We also write a function to determine how sparse the network has become. (Aka how many zeros).

```
return temp2, sum(x->x==0, collect(Iterators.flatten(temp2)) , dims=1)/(size(temp)[1]*size(temp)[1])*100
```

- Takes the lowest values per layer in the network and prunes.

Modifying the global layerwise and applying it per layer instead. To do this, we first make a copy of the weights.

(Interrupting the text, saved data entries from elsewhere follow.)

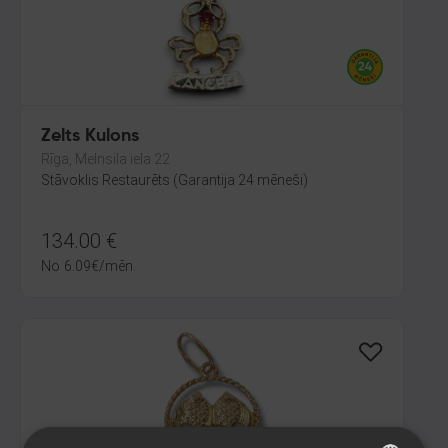
Zelts Kulons
Rīga, Melnsila iela 22
Stāvoklis Restaurēts (Garantija 24 mēneši)
134.00
€
No
6.09
€
/mēn.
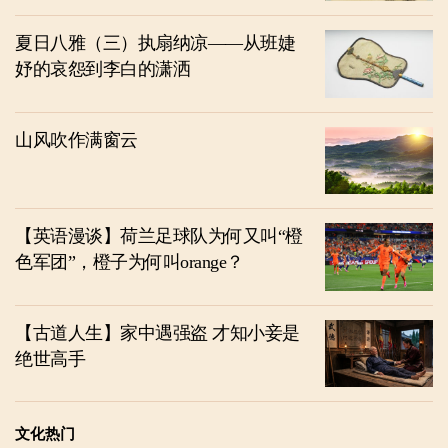
夏日八雅（三）执扇纳凉——从班婕
妤的哀怨到李白的潇洒
山风吹作满窗云
【英语漫谈】荷兰足球队为何又叫“橙
色军团”，橙子为何叫orange？
【古道人生】家中遇强盗 才知小妾是
绝世高手
文化热门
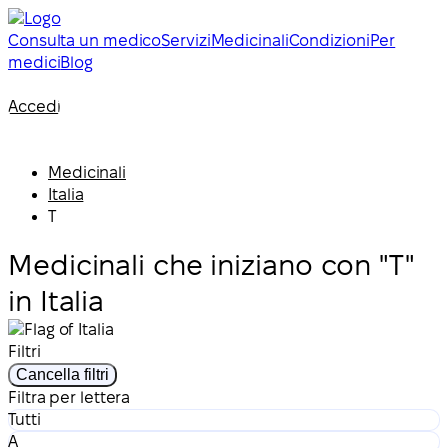
Consulta un medico
Servizi
Medicinali
Condizioni
Per
medici
Blog
Accedi
Medicinali
Italia
T
Medicinali che iniziano con "T"
in Italia
Filtri
Cancella filtri
Filtra per lettera
Tutti
A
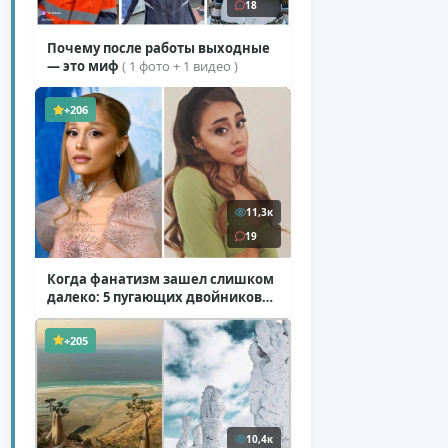
18
Почему после работы выходные
— это миф
( 1 фото + 1 видео )
+206
11,3к
19
Когда фанатизм зашел слишком
далеко: 5 пугающих двойников
звезд
( 10 фото )
+205
10,4к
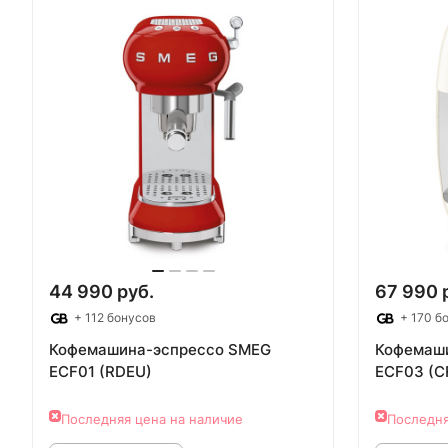
44 990 руб.
67 990 
+ 112 бонусов
+ 170 б
Кофемашина-эспрессо SMEG
Кофемаш
ECF01 (RDEU)
ECF03 (C
Последняя цена на наличие
Последня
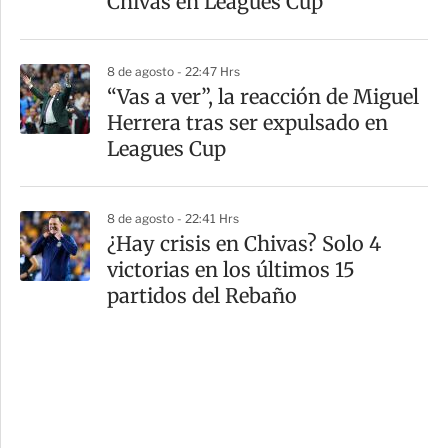
Chivas en Leagues Cup
8 de agosto - 22:47 Hrs
“Vas a ver”, la reacción de Miguel
Herrera tras ser expulsado en
Leagues Cup
8 de agosto - 22:41 Hrs
¿Hay crisis en Chivas? Solo 4
victorias en los últimos 15
partidos del Rebaño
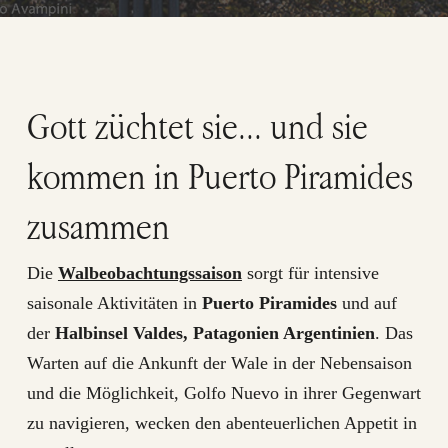
Gott züchtet sie... und sie
kommen in Puerto Piramides
zusammen
Die
Walbeobachtungssaison
sorgt für intensive
saisonale Aktivitäten in
Puerto Piramides
und auf
der
Halbinsel Valdes, Patagonien Argentinien
. Das
Warten auf die Ankunft der Wale in der Nebensaison
und die Möglichkeit, Golfo Nuevo in ihrer Gegenwart
zu navigieren, wecken den abenteuerlichen Appetit in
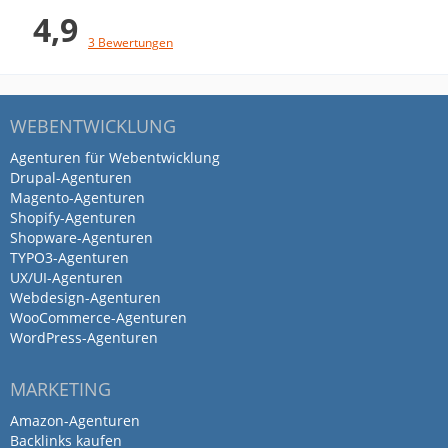
Kommunikationsherz sonst noch begehrt.
4,9
Gute Sparringspartner für die
3 Bewertungen
Generierung und Ausarbeitung von Ideen
und Konzepten.
WEBENTWICKLUNG
Agenturen für Webentwicklung
Drupal-Agenturen
Magento-Agenturen
Shopify-Agenturen
Shopware-Agenturen
TYPO3-Agenturen
UX/UI-Agenturen
Webdesign-Agenturen
WooCommerce-Agenturen
WordPress-Agenturen
MARKETING
Amazon-Agenturen
Backlinks kaufen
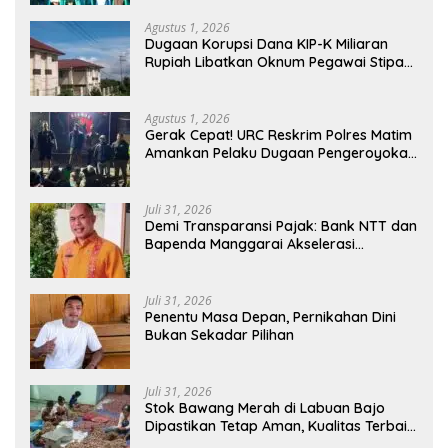
Agustus 1, 2026
Dugaan Korupsi Dana KIP-K Miliaran
Rupiah Libatkan Oknum Pegawai Stipas
Santu Sirilus Ruteng
Agustus 1, 2026
Gerak Cepat! URC Reskrim Polres Matim
Amankan Pelaku Dugaan Pengeroyokan
Di Jawang Golo Kantar
Juli 31, 2026
​Demi Transparansi Pajak: Bank NTT dan
Bapenda Manggarai Akselerasi
Pemasangan Tapping Box
Juli 31, 2026
Penentu Masa Depan, Pernikahan Dini
Bukan Sekadar Pilihan
Juli 31, 2026
Stok Bawang Merah di Labuan Bajo
Dipastikan Tetap Aman, Kualitas Terbaik
dan Harga Murah, Masyarakat Apresiasi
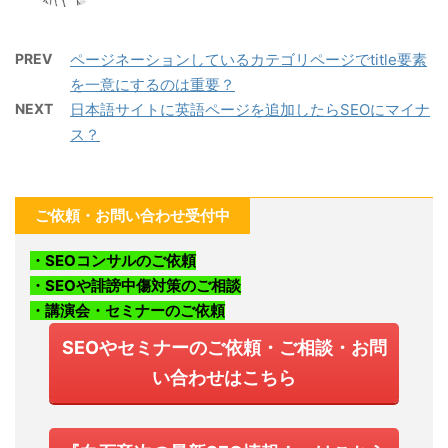
PREV
ページネーションしているカテゴリページでtitle要素
を一意にするのは重要？
NEXT
日本語サイトに英語ページを追加したらSEOにマイナ
ス？
ご依頼・お問い合わせ受付中
・SEOコンサルのご依頼
・SEOや誹謗中傷対策のご相談
・講演会・セミナーのご依頼
SEOやセミナーのご依頼・ご相談・お問
い合わせはこちら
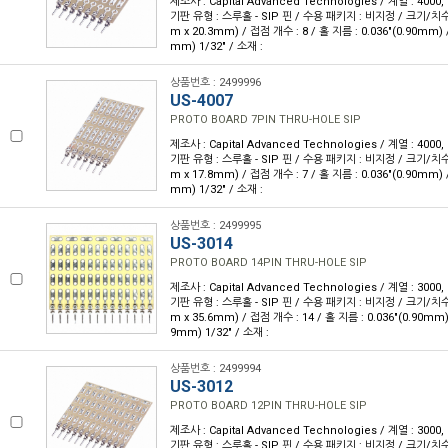
제조사 : Capital Advanced Technologies / 계열 : 4000
기판 유형 : 스루홀 - SIP 핀 / 수용 패키지 : 비지정 / 크기/치수 : 
m x 20.3mm) / 접점 개수 : 8 / 홀 지름 : 0.036"(0.90mm) 
mm) 1/32" / 소재 :
상품번호 : 2499996
US-4007
PROTO BOARD 7PIN THRU-HOLE SIP
제조사 : Capital Advanced Technologies / 계열 : 4000
기판 유형 : 스루홀 - SIP 핀 / 수용 패키지 : 비지정 / 크기/치수 : 
m x 17.8mm) / 접점 개수 : 7 / 홀 지름 : 0.036"(0.90mm) 
mm) 1/32" / 소재 :
상품번호 : 2499995
US-3014
PROTO BOARD 14PIN THRU-HOLE SIP
제조사 : Capital Advanced Technologies / 계열 : 3000
기판 유형 : 스루홀 - SIP 핀 / 수용 패키지 : 비지정 / 크기/치수 : 
m x 35.6mm) / 접점 개수 : 14 / 홀 지름 : 0.036"(0.90mm)
9mm) 1/32" / 소재 :
상품번호 : 2499994
US-3012
PROTO BOARD 12PIN THRU-HOLE SIP
제조사 : Capital Advanced Technologies / 계열 : 3000
기판 유형 : 스루홀 - SIP 핀 / 수용 패키지 : 비지정 / 크기/치수 : 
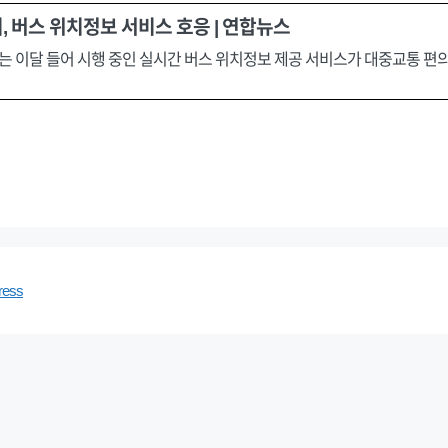
 버스 위치정보 서비스 호응 | 연합뉴스
시는 이달 들어 시행 중인 실시간 버스 위치정보 제공 서비스가 대중교통 편
ress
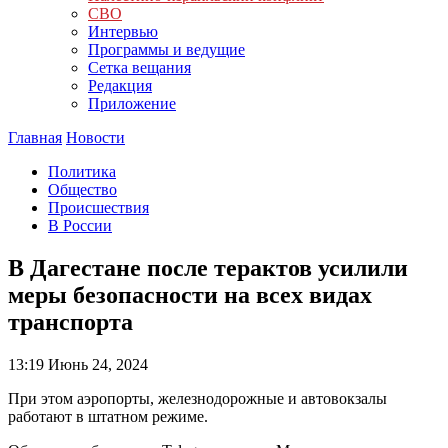
СВО
Интервью
Программы и ведущие
Сетка вещания
Редакция
Приложение
Главная
Новости
Политика
Общество
Происшествия
В России
В Дагестане после терактов усилили
меры безопасности на всех видах
транспорта
13:19
Июнь 24, 2024
При этом аэропорты, железнодорожные и автовокзалы
работают в штатном режиме.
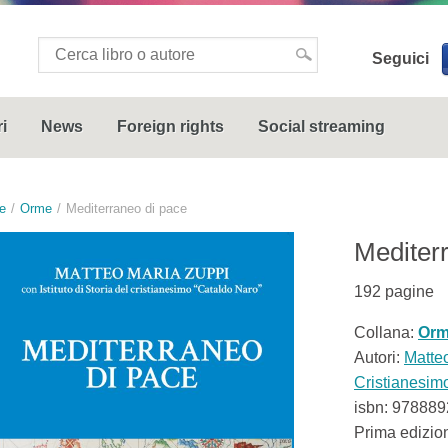
Seguici
i
News
Foreign rights
Social streaming
e
Orme
Mediterraneo di pace
Mediter
192
pagine
Collana:
Or
Autori:
Matte
Cristianesim
isbn:
978889
Prima edizio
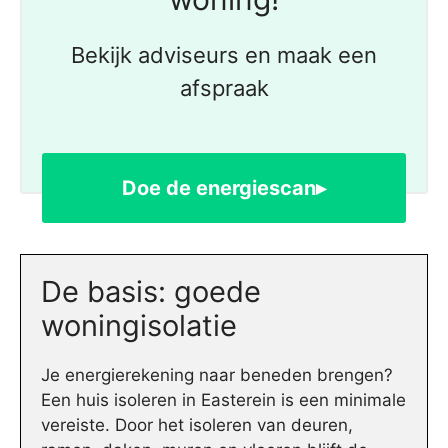
Bekijk adviseurs en maak een
afspraak
Doe de energiescan▸
De basis: goede
woningisolatie
Je energierekening naar beneden brengen?
Een huis isoleren in Easterein is een minimale
vereiste. Door het isoleren van deuren,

Then for every layer in the array, we find the least n values, take the nth value and set all the others to 0. As an edge case, if the number of elements entered is greater than the total length of the layer, then the entire layer is set to 0.

```
"""
weights = array
n = lowest nth smallest value to prune below ( aka take the nth smallest value and prune below it ) (eg: 3)
"""
function layer_mag_prune(weights, n = 3, setter = 0)
backup = deepcopy(weights)
for layer in 1:length(weights)
sort!(backup[layer])
if n>length(weights[layer])
n = length(weights[layer])
end
backup[layer] = map.( x-> setval(x,weights[layer][n], setter) , weights[layer] )
end
return backup, sum(x->x==0, collect(Iterators.flatten(backup)) , dims=1)/(size(weights)[1]*size(weights)[1])*100
end
```

- Identifies lowest absolute value (weight*gradient) in the whole network and removes them

For this we would need to compute the gradient of the weights so far. Well, how about I just use a random array as proof of concept so to speak. So we basically take the previous code and change the inital part to being a product of the weights and the gradient.

```
function global_grad_prune(weights, n = 3, setter = 0)
temp = weights*rand(size(weights))
temp = collect(Iterators.flatten(weights))
sort!(temp)
temp2 = map.( x-> setval(x,temp[n], setter) , weights )
return temp2, sum(x->x==0, collect(Iterators.flatten(temp2)) , dims=1)/(size(temp)[1]*size(temp)[1])*100
end
```

- Lowest absolute value per layer and removes them Similarly, we modify this again to fit our needs

```
"""
weights = array
n = lowest nth smallest value to prune below ( aka take the nth smallest value and prune below it ) (eg: 3)
"""
function layer_grad_prune(weightsnew, n = 3, setter = 0)
weights = deepcopy(weightsnew)*rand(size(weightsnew))
backup = deepcopy(weights)
for layer in 1:length(weights)
sort!(backup[layer])
if n>length(weights[layer])
n = length(weights[layer])
end
backup[layer] = map.( x-> setval(x,weights[layer][n], setter) , weights[layer] )
end
return backup, sum(x->x==0, collect(Iterators.flatten(backup)) , dims=1)/(size(weights)[1]*size(weights)[1])*100
end
```

- Each weight independantly considered and dropped with a fraction of network required

For this we first take the number of values to prune by identifying the total size of the weights and then multiplying it by the fraction of values to remove. We then flatten the array, set the values we do not need to 0 and then reshape back to the original shape.

```
"""
frac = percentage of values to remove
"""
function random_prune(weights, frac = .3, setter = 0)
num_prune = Int(round(frac*(size(weights)[1]*size(weights)[1])))
@info num_prune
backup = collect(Iterators.flatten(deepcopy(weights)))
backup[rand(1:length(backup), num_prune)] .= 0
@info size(weights)
return reshape(backup, size(weights))
end
```

- Pruning methods cannot be decided by a single dataset but must be run using standardized tests over a variety of them to decide
- If a small compression is required, pruning might actually improve our accuracy in some cases
- Random pruning might not always be the best bet
- Global pruning is better
- Assigning different pruning percentages based on the layer type helps
- Sparse models outperform dense ones generally
- Pruned models can sometimes achieve higher accuracies than the initial architecture
- More effective with architectures that are poor in the first place
- Might be able to improve the time/space vs accuracy tradeoff

- You are sometimes off choosing a better and more efficient architecture sometimes
- It depends purely on what your objective is

That ends our little journey into pruning. Wow that took longer then expected. I should go sleep.